While the CRB index is flat on the week, the implied inflation rate in the 10 yr TIPS has fallen 22 bps this week to 1.71%, the lowest since May 20th. It also coincides with the conventional 10 yr bond yield falling to the lowest since May 25th on the heels of the three solid bond auctions this week. Why is this? Inflation fears got ahead of itself (the y/o/y May PCE rose just .1% today)? The FOMC, while maintaining their current QE program, didn’t add to it and they also believe that inflation will remain subdued for some time due to ‘substantial resource slack’? Yesterday’s jobless claims data has traders worried again about the economy and the labor market and the deflationary implications, notwithstanding the upside surprise in durable goods orders on Wednesday? Or is it just a consolidation of the sharp move higher in inflation expectations over the past few months?

Comments

Please use the comments to demonstrate your own ignorance, unfamiliarity with empirical data, ability to repeat discredited memes, and lack of respect for scientific knowledge. Also, be sure to create straw men and argue against things I have neither said nor even implied. Any irrelevancies you can mention will also be appreciated.
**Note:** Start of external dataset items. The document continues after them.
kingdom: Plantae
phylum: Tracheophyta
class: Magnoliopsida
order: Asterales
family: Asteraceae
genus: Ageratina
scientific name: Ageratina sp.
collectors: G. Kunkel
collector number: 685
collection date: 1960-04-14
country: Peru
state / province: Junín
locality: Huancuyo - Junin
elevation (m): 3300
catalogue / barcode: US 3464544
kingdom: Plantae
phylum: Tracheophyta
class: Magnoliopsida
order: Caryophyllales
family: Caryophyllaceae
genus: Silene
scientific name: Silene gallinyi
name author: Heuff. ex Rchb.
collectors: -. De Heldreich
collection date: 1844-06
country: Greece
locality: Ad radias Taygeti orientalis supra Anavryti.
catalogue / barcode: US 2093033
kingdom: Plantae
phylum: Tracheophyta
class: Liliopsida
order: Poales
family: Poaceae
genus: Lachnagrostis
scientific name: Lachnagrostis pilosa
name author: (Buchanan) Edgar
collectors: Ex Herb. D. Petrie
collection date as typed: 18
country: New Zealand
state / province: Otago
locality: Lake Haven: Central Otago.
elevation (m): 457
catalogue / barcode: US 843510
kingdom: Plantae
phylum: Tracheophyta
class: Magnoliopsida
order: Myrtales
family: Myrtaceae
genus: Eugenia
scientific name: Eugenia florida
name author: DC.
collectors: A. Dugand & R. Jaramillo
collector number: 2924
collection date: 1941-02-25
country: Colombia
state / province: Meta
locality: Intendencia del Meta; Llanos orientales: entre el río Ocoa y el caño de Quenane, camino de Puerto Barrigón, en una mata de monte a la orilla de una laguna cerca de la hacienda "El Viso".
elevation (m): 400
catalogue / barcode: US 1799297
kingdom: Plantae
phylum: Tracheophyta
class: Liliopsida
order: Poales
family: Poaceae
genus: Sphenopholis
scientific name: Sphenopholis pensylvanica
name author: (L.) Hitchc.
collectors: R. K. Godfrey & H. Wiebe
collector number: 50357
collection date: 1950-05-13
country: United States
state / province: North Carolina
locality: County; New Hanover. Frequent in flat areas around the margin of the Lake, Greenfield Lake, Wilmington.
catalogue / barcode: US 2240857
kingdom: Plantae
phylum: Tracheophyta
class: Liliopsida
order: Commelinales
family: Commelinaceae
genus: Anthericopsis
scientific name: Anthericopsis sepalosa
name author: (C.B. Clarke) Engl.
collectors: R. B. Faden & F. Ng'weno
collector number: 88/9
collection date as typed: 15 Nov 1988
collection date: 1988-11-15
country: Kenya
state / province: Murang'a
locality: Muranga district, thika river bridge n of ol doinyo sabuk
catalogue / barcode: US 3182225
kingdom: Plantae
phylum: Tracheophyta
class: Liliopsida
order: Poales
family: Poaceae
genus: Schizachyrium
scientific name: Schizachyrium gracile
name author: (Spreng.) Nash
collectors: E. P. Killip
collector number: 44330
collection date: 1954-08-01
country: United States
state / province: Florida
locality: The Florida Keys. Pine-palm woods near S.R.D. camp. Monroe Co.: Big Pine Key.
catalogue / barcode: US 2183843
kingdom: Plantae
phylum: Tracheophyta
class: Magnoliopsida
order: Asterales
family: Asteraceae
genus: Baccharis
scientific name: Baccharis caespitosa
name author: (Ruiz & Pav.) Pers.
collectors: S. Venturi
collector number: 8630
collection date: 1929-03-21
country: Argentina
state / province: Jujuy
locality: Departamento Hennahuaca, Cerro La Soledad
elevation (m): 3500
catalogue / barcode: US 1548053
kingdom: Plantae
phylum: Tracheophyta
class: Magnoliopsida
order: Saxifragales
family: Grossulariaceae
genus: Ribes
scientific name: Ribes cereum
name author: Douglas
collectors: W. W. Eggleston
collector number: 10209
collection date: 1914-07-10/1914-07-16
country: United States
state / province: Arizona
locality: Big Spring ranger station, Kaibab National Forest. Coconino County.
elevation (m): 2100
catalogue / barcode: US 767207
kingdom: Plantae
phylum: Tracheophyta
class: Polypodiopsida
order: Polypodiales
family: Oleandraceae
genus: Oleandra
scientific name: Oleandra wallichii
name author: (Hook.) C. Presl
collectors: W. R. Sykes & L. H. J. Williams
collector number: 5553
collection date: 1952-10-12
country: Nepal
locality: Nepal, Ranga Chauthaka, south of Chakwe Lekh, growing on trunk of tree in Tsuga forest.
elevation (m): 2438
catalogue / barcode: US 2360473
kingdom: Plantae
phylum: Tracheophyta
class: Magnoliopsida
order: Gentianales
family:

Lastly, kindly forgo all civility in your discourse . . . you are, after all, anonymous.

4 Responses to “Inflation expectations”

  1. leftback Says:

    “Why is this?”

    Because we are going to see a double dip – the bond market is predicting this before equities, as usual.

  2. impermanence Says:

    If you are one of the tens of millions who have just experienced a 20-30% decrease in the value of your largest asset, you probably are not thinking, “inflation.”

  3. Pat G. Says:

    “that inflation will remain subdued for some time due to ’substantial resource slack’? ”

    There is substantial evidence that exists that contradicts this correlation.

  4. Even Stephen Says:

    Ok we know that the Fed has been squirting in gargantuan amounts of money into the banks’ reserves. All that remains now is for borrowers, and lenders to begin doing business, and we have inflation.